Oligochitosan modified albumin as plasmid DNA delivery vector: Endocytic trafficking, polyplex fate, in vivo compatibility

Abstract

Cationic macromolecules condense DNA into small nanoparticles and form polyplex. The composition of the polyplex determines the endocytic process, the intracellular routing and the fate of the polyplex. Previously, oligochitosan-modified vectors with different protein moieties are used as gene delivery vector and the types of protein moiety can influence the endosome escape ability and transfection efficiency.

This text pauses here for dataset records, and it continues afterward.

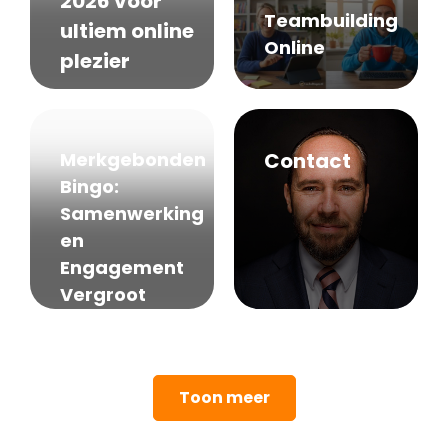
2026 voor
Teambuilding
ultiem online
Online
plezier
Merkgebonden
Contact
Bingo:
Samenwerking
en
Engagement
Vergroot
Toon meer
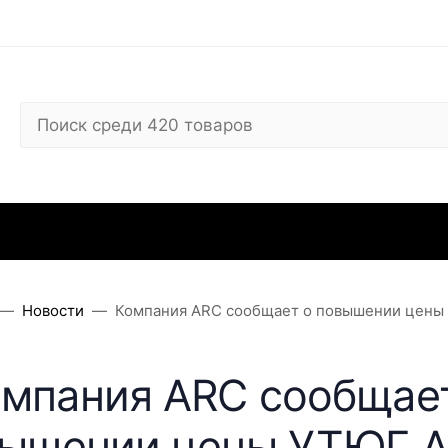
 ARC
Где купить
Сервисные центры
Вопросы
Отзывы
Контакты
Рекви
Новости
Компания ARC сообщает о повышении цены
мпания ARC сообщае
ышении цены УТЮГ 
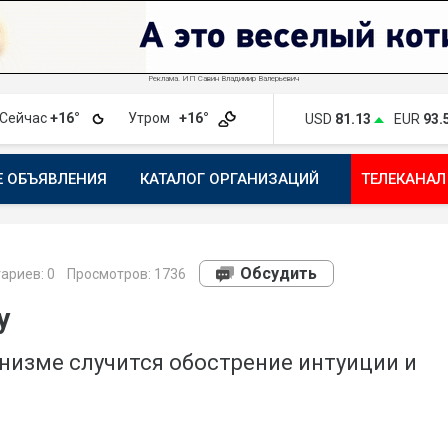
Реклама. ИП Савин Владимир Валерьевич
Сейчас
+16°
Утром
+16°
USD
81.13
EUR
93.
Е ОБЪЯВЛЕНИЯ
КАТАЛОГ ОРГАНИЗАЦИЙ
ТЕЛЕКАНАЛ
ПОЖАЛОВАТЬСЯ
МАНИФЕСТ 1743.RU
КАРТА
ПОЧ
Обсудить
ариев:
0
Просмотров: 1736
у
низме случится обострение интуиции и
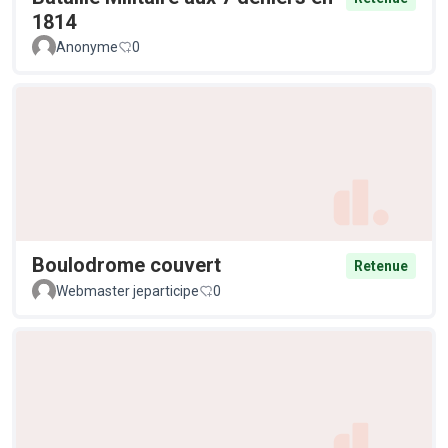
1814
Anonyme
0
Boulodrome couvert
Retenue
Webmaster jeparticipe
0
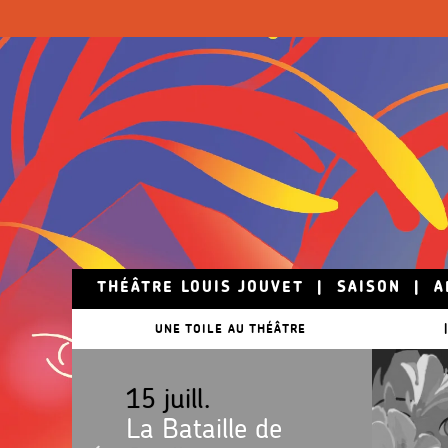
Skip to main content
THÉÂTRE LOUIS JOUVET
|
SAISON
|
A
UNE TOILE AU THÉÂTRE
|
15 juill.
La Bataille de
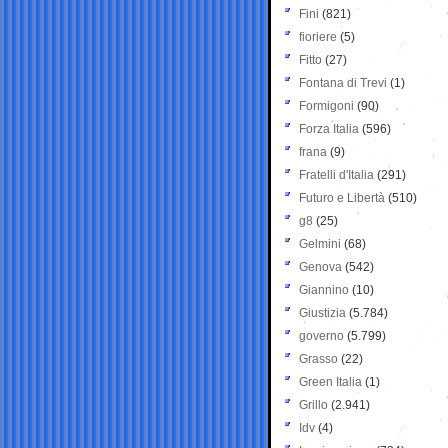
Fini
(821)
fioriere
(5)
Fitto
(27)
Fontana di Trevi
(1)
Formigoni
(90)
Forza Italia
(596)
frana
(9)
Fratelli d'Italia
(291)
Futuro e Libertà
(510)
g8
(25)
Gelmini
(68)
Genova
(542)
Giannino
(10)
Giustizia
(5.784)
governo
(5.799)
Grasso
(22)
Green Italia
(1)
Grillo
(2.941)
Idv
(4)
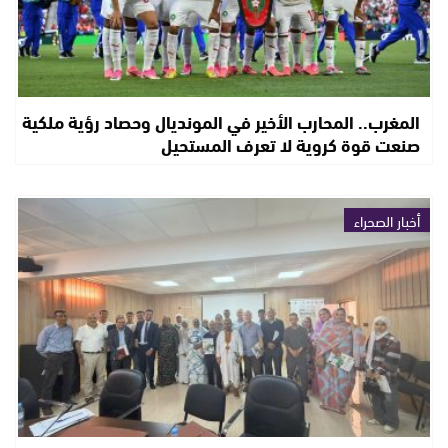
المغرب.. المحارب الأخير في المونديال وحصاد رؤية ملكية
صنعت قوة كروية لا تعرف المستحيل
أخبار الصحراء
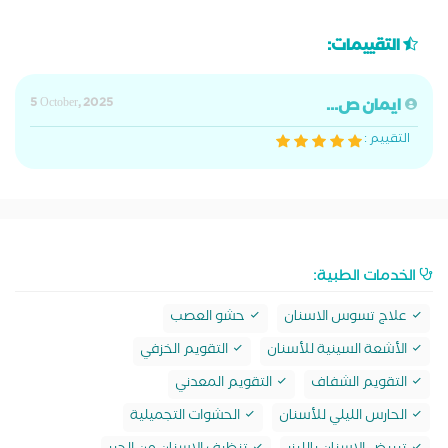
التقييمات:
ايمان ص...
5 October, 2025
التقييم :
الخدمات الطبية:
علاج تسوس الاسنان
حشو العصب
الأشعة السينية للأسنان
التقويم الخزفي
التقويم الشفاف
التقويم المعدني
الحارس الليلي للأسنان
الحشوات التجميلية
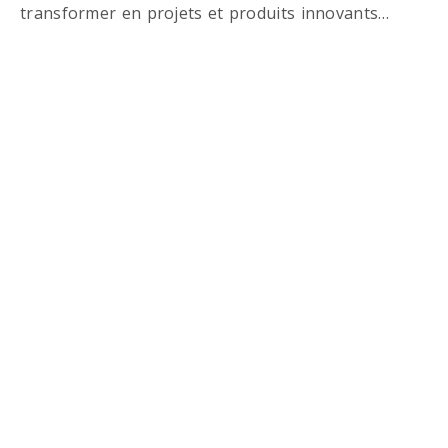
transformer en projets et produits innovants…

Among the modified vectors, oligochitosan-modified bovine serum albumin (BSA) showed 90% transfection efficeincy compared to the modified zein and ovalbumin. These data encouraged us to investigate the mechanism of internalization involved in the superior transfection efficiency of modified BSA/ plasmid polyplex. The effect of specific endocytic inhibitors was studied in two adherent cell lines. The caveolae-mediated and lipid-mediated pathways play a significant role in the polyplex internalization. Next, a colocation of polyplex with lysosome was investigated in the presence of LysoTracker using confocal microscopy. Up to 70% of polyplex successfully escaped the lysosome without degradation. Four non-adherent cell lines showed above than 60% transfection efficiency at an optimized vector/plasmid ratio. Moreover, no significant hemolytic effect was observed up to 500 μg/mL of cationic BSA, indicating no detectable cell membrane disruption. Overall, the hybrid biomacromolecule showed good intracellular delivery and safety in a mice model.